An efficient system must be in place to ensure that correct temperature is maintained while blood and blood components are transported from or received into a blood bank. Blood centers should procure transport boxes with temperature-monitoring system to transport different components.

Red blood cell components must be kept at a temperature of +2°C to +6°C during transportation. In the absence of refrigerated containers, ice packs should be placed above the blood bags. Ice should not be allowed to come into direct contact with the blood as the red cells in contact with ice may freeze and get hemolyzed. Platelets are transported at +20°C to +24°C and plasma at -18°C or below, or else there should be enough ice packs in the cold box to keep it in frozen state while transporting, to retain labile clotting factors.

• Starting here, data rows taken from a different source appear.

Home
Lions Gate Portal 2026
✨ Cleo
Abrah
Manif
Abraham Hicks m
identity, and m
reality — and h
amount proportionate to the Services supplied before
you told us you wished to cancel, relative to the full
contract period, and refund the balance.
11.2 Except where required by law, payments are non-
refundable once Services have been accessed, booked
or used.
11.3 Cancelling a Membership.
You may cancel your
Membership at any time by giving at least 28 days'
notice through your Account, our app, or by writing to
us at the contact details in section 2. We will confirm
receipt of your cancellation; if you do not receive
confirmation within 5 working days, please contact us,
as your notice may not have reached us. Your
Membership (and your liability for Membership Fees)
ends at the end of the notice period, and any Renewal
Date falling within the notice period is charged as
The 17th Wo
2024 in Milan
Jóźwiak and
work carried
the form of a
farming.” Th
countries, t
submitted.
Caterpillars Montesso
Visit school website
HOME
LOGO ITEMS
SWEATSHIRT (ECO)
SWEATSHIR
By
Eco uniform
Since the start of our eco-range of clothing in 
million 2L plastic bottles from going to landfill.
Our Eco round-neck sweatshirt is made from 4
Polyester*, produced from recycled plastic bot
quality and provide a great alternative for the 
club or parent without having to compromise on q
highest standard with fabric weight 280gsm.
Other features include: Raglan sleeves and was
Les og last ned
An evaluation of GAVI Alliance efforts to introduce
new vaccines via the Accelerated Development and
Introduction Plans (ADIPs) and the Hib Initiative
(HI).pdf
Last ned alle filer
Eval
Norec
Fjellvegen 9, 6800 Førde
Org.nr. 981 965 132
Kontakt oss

Whole blood collected in outdoor camps should be transported to the blood center in appropriate conditions of temperature. Whole blood collected should be cooled to between +2°C and +10°C. If the blood is to be used for the preparation of platelets, it should not be cooled to below +20°C as platelets will lose their viability. The time between blood collection and centrifugation process for component preparation should not exceed 6 hours. Refrigerated transport boxes for transporting blood are an essential component for all the blood banks, and more important for those collecting blood at outdoor camps. Besides effective screening of donors and blood processing, quality of blood depends on the effective cold-chain maintenance after blood donation.

After component separation, red cells can be stored at 1°C to 6°C for 35 to 42 days depending on the additive; platelets at 22°C to 24°C in platelet incubator and agitator for 5 days; and plasma at temperatures of -20°C, or below, can be stored in the freezer for up to 1 year.

Besides having good processes in place, every blood bank should have all the required equipment for processing, storage, and transportation of blood, to maintain the desired quality of blood and blood components.

Lastly, the most critical aspect is to have a back-up energy source.